As Barbara Bush spent two hours championing her son's software company at a Houston middle school Thursday morning, a watchdog group questioned whether the former first lady should be allowed to channel a donation to Neil Bush's Ignite Learning company through Houston's Hurricane Katrina relief fund.
"It's strange that the former first lady would want to do this. If her son's having a rough time of it, couldn't she write him a check?" said Daniel Borochoff, founder of the American Institute of Philanthropy, a Chicago-based charity watchdog group. "Maybe she isn't aware that people could frown upon this."
Some critics said donations to a tax-deductible charitable fund shouldn't benefit the Bush family. Others questioned whether the Houston Independent School District violated district policy by allowing the company to host a promotional event on campus.
HISD officials said the event at Fleming Middle School, where Bush met with 40 educators and business leaders, did not violate policy.
The school is among eight area campuses that received Ignite "Curriculum On Wheels" systems because of Bush's donation of an undisclosed amount to the Bush-Clinton Houston Hurricane Relief Fund.
She gave specific instructions that part of the money be sent to the Scottish Space School Foundation. She asked that group, in turn, to use the money to buy eight Ignite systems — valued at $3,800 each — for Harris County schools with large numbers of Hurricane Katrina evacuees, according to Bush and fund officials.
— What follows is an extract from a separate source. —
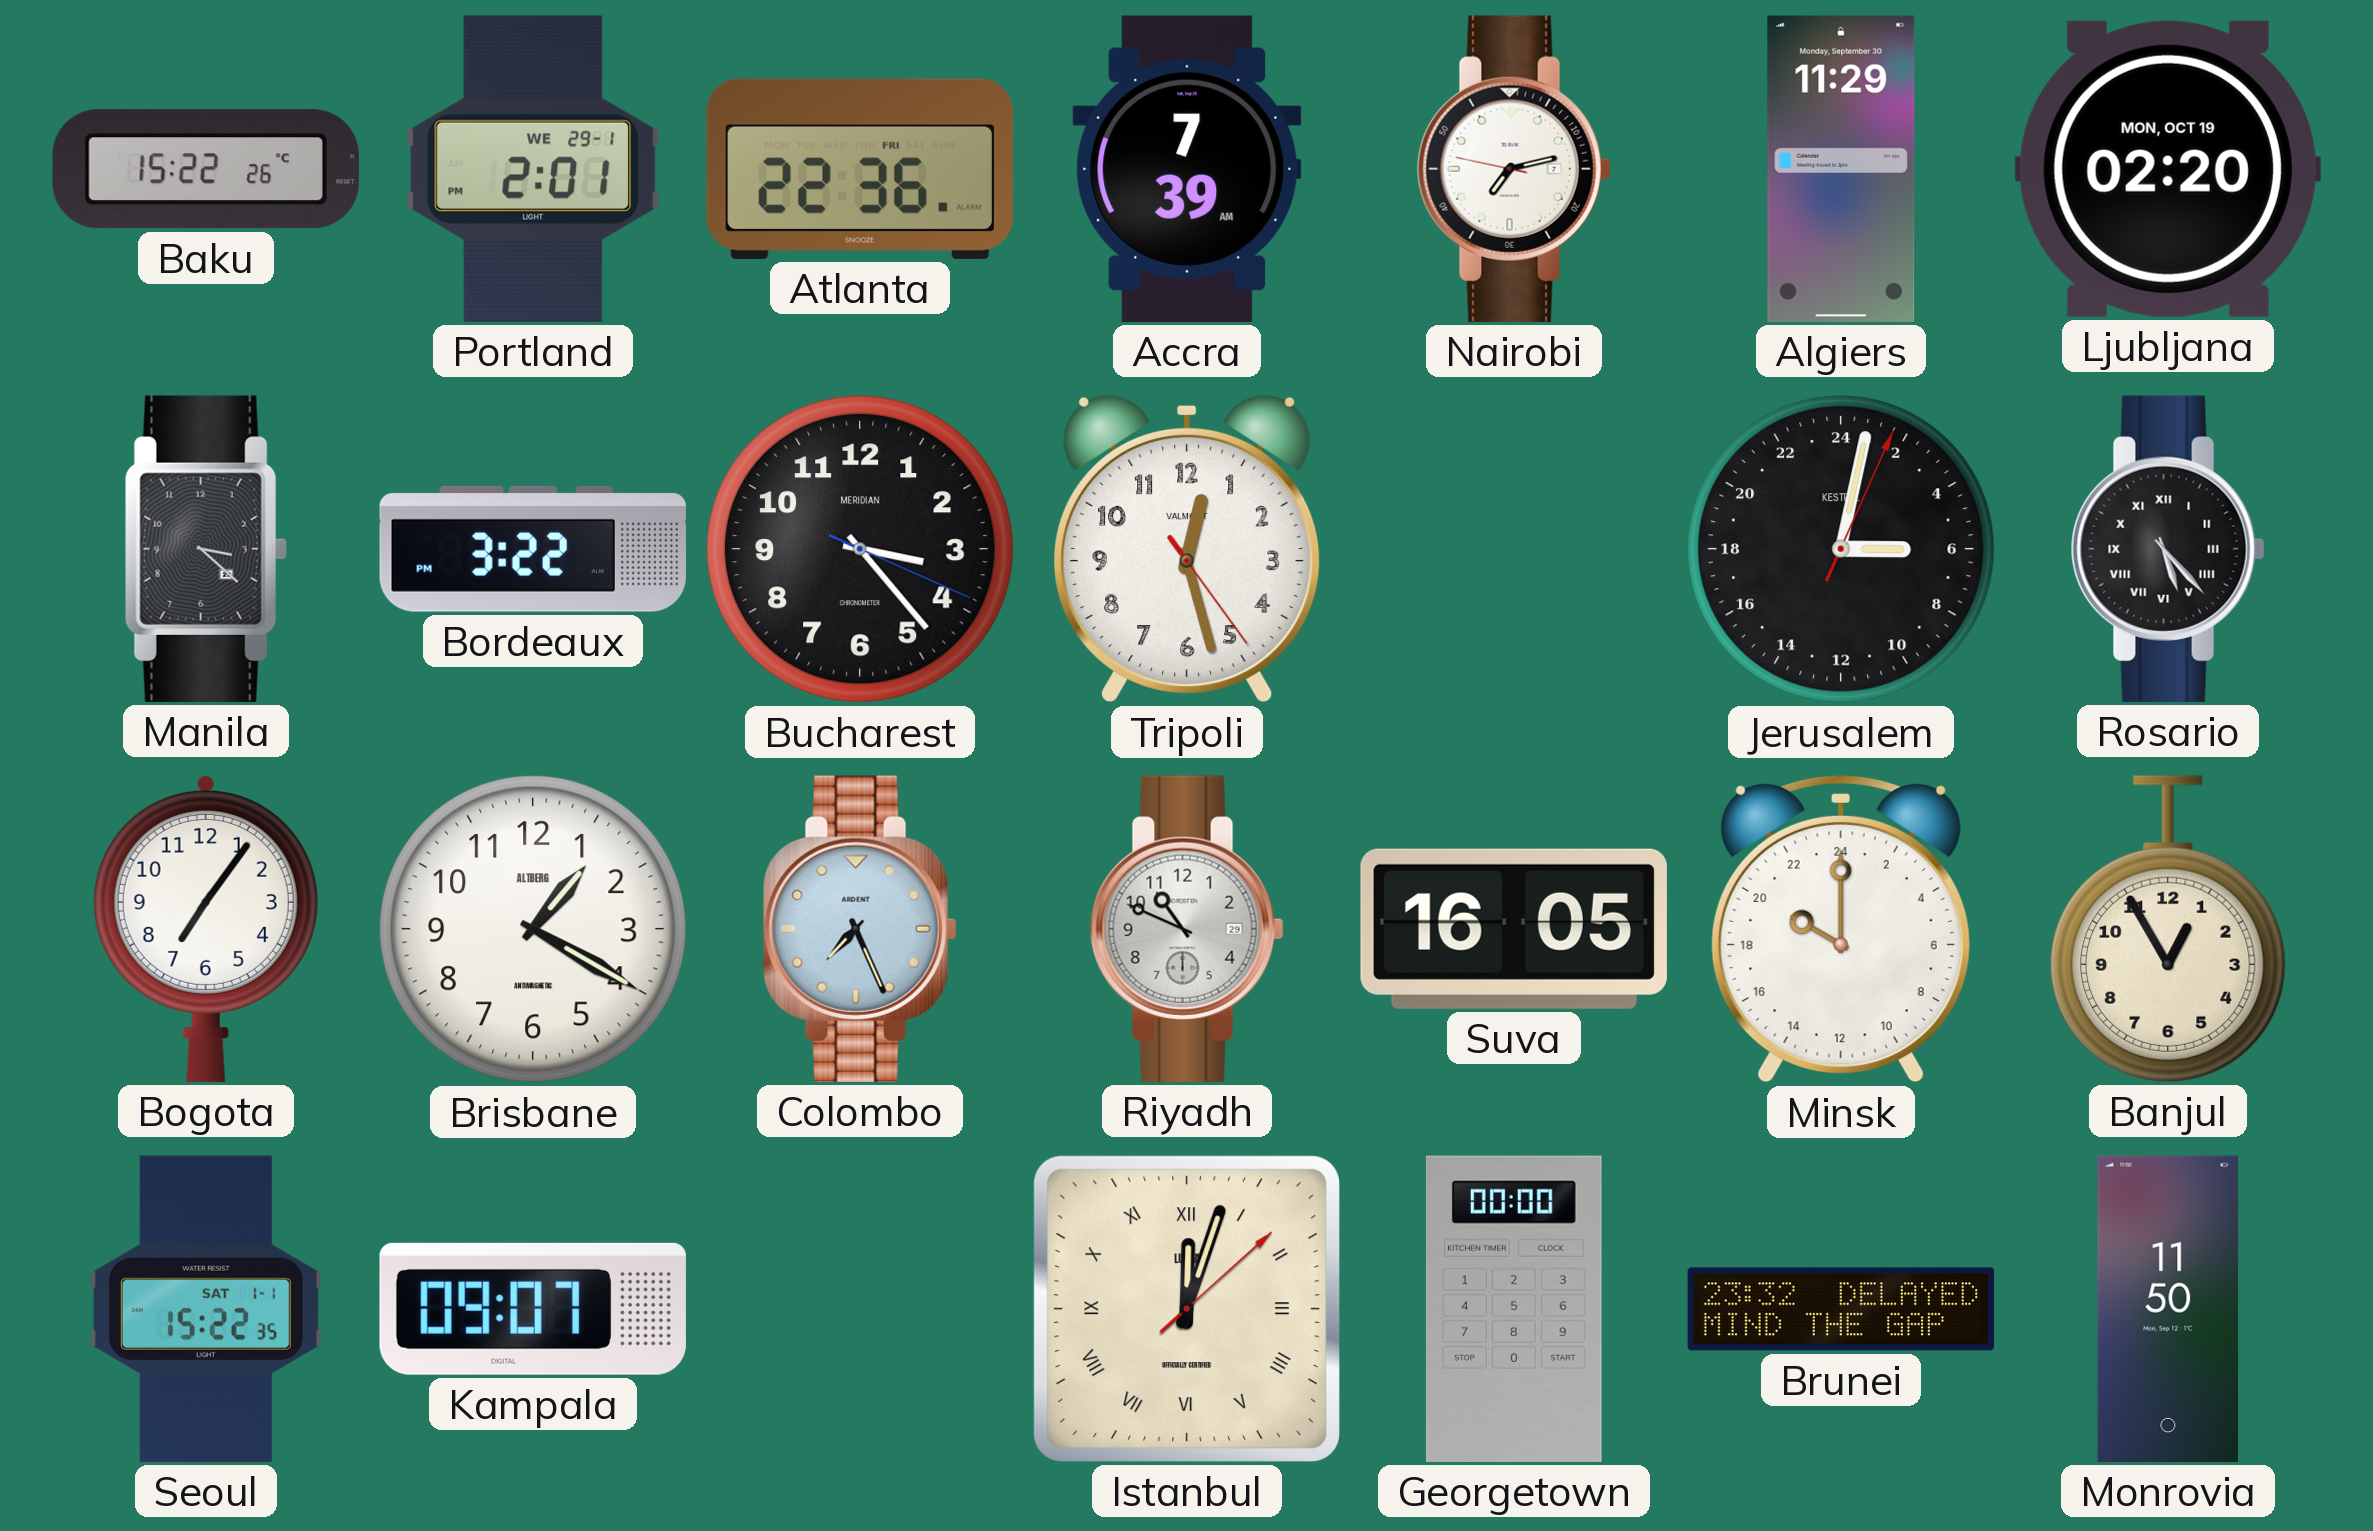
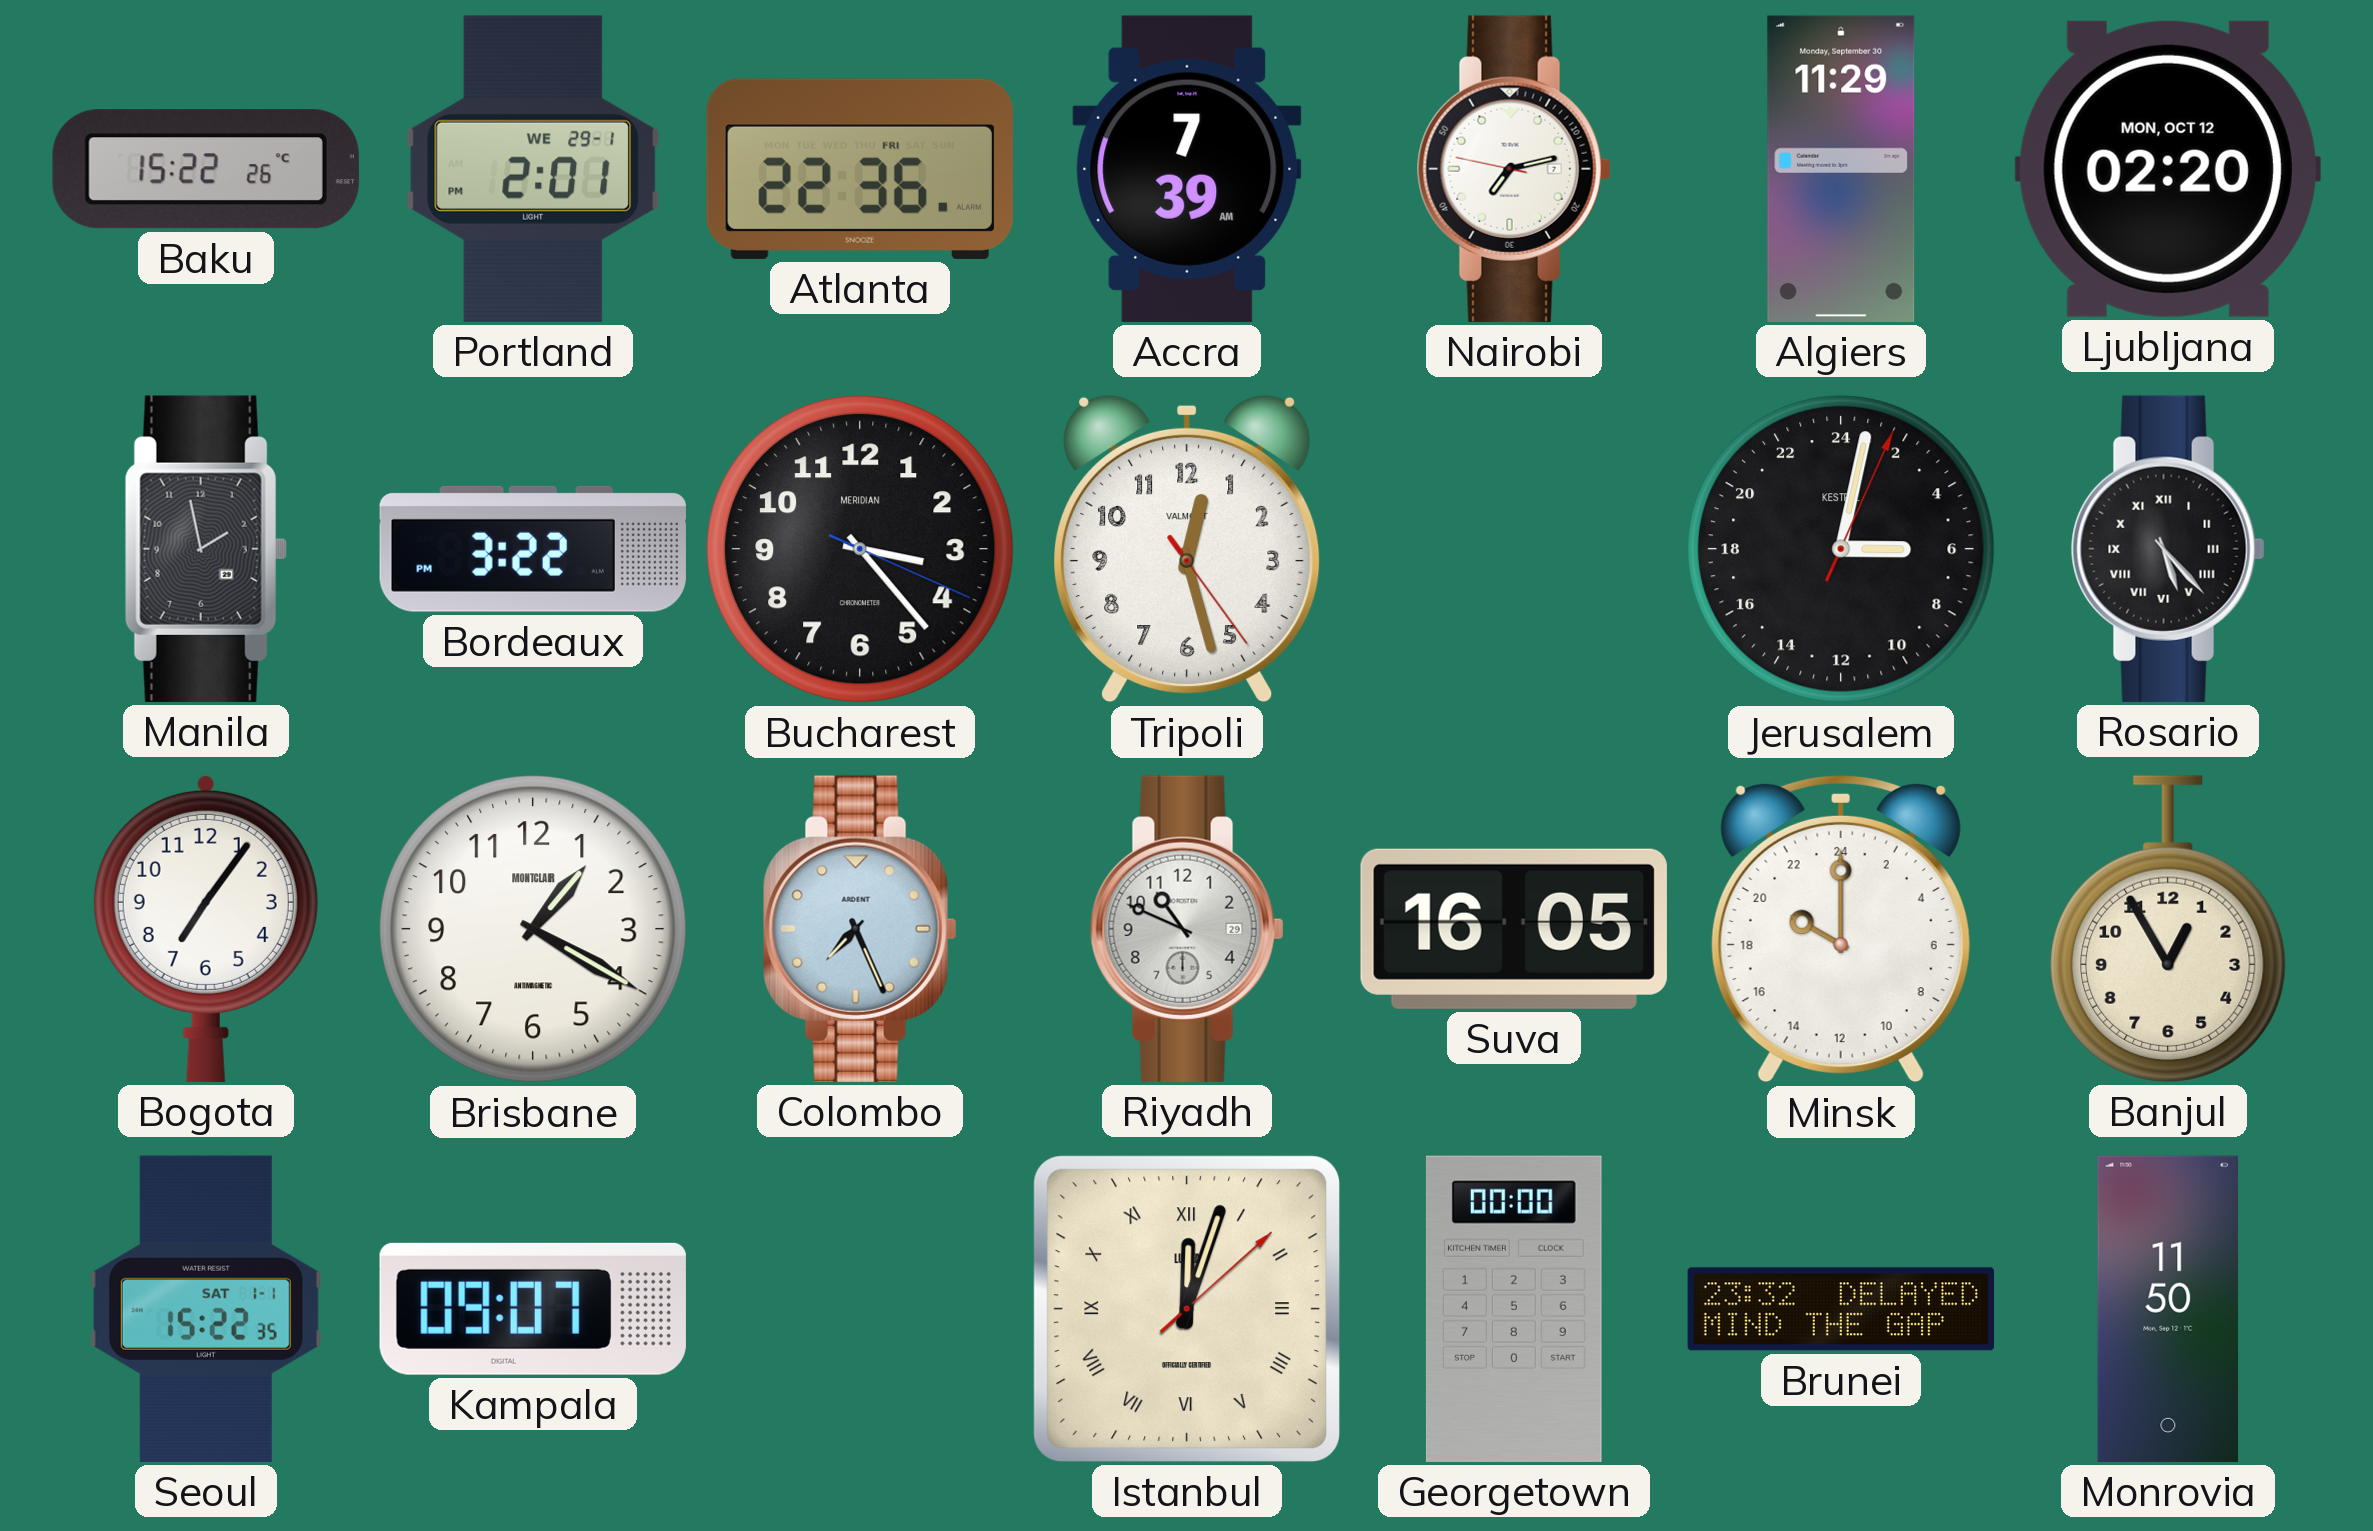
Ljubljana date: MON, OCT 19 -> MON, OCT 12
Manila: 3:22 -> 1:58
Brisbane brand: ALTBERG -> MONTCLAIR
"I said to George one day: 'Maybe it's sort of selfish of me, but I'd like to give something that I could see the results of,' " she told the crowd. "The thing I knew about was the COW."
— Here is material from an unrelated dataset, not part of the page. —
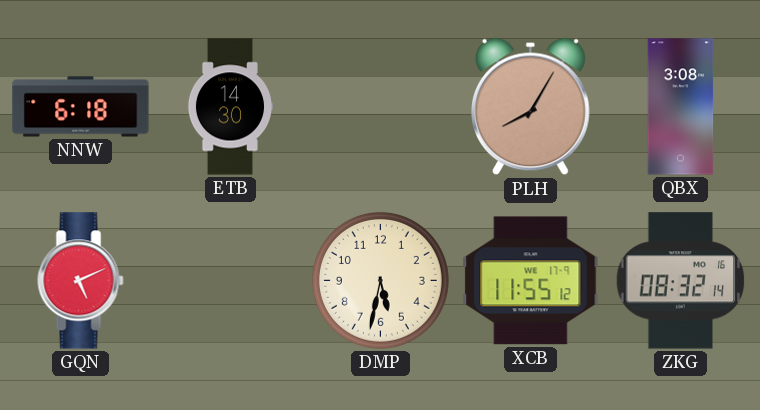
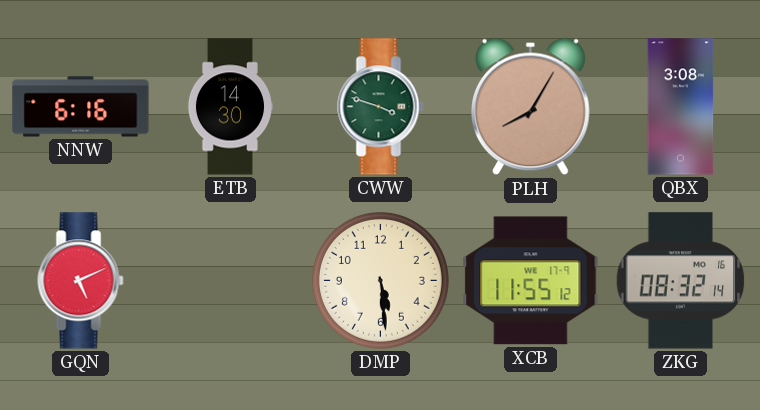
NNW: 6:18 -> 6:16
CWW: none -> 3:48
DMP: 5:32 -> 5:29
She said she hopes the donation will encourage other companies and individuals to give both time and money to public schools strapped by Hurricane Katrina.
Bush said her son's company could not have afforded the donation on its own.
"They gave a lot. They couldn't give more," she said. "They'd love to give more, but they're a little, small company."
Steve Maislin, president of the Greater Houston Community Foundation, which is administering the $979,000 relief fund that Bush donated to, said the donation was made legally and properly.
"Mrs. Bush wanted to support the local hurricane effort," he said. "She could have done it directly. She chose to do it through here to get the word out about the fund."
Fleming rolled out the red carpet for Bush. Colorguard members from Wheatley High School and band members from Kashmere High School performed. Three Hurricane Katrina evacuees who now attend Fleming spoke about why they enjoy using the Curriculum on Wheels.
"It makes me laugh," said Bryson Smith, a 15-year-old Fleming student. "I really do enjoy the COW."
While HISD has a policy that prevents the district and its schools from endorsing or promoting the "merit of a brand name or trademarked products," Houston officials defended the event.
"HISD employees talk about the value of instructional products all the time. Fleming Middle School thanked former first lady Barbara Bush for helping provide an instructional program that they found of benefit," deputy press secretary Adriana Villarreal said. "Students had the learning opportunity of confidently standing up at a podium, speaking articulately and explaining to former first lady Barbara Bush what they learned from the instructional program."
Nancy Lomax, a longtime parent activist in HISD, said the district shouldn't have allowed the event to be held during school hours.
"HISD as a matter of policy does not endorse products. I think they're getting way off course, their own moral course," she said. "I can understand that HISD is in an awkward position to accept a gift from a powerful person, but at the same time to turn it around and make it a dog and pony show is disgusting."
Ignite, which currently says it does businesses with 81 districts in 13 states, has been under scrutiny since its inception in 1999. Reports show that the company received funding from foreign oil sources, computer magnates and friends of the Republican family. The Austin-based company got its foot in the door in HISD in 2003, when Neil Bush and the HISD Foundation agreed to raise $115,000 in private donations to foot half of the bill for the software.
Susan Ohanian, a former public school teacher and Vermont-based author who tracks educational issues, said she was stunned by Bush's donation.
"The public has a very hard time understanding that some money is not worth it," she said. "I've never heard of anything like this so blatant: Pull at your heart strings with Katrina victims and then make sure your son profits from it."
An HISD-funded external evaluation of Ignite Learning in 2004 found that teachers gave an older version of the product generally positive marks.
"Teachers also found it to be effective in improving student understanding of history, engaging students in the learning process, and to a lesser degree, helping students pass the (Texas Assessment of Knowledge and Skills)," the study said.
It's currently used on 15 HISD campuses, officials said.
Teachers raved about the software Thursday. The purple machine displays science and history lessons to the class through a projector. They touted its graphics and music.
"It enhances learning. It excites the children," said Kathie Guillory, chairwoman of Fleming's science department. "They grasp more, and they retain it longer."
Officials at Fleming and other area schools said they plan to buy more COW units.
"I'm doing everything I can to get them in every class in our district," said Brett Schiewer, a science specialist in the Katy school district.
Schiewer said he understands some of the concerns about the donation.
"That was one of my thoughts, but, truly a quality product speaks for itself," he said. "It still benefits kids, which is why we are here."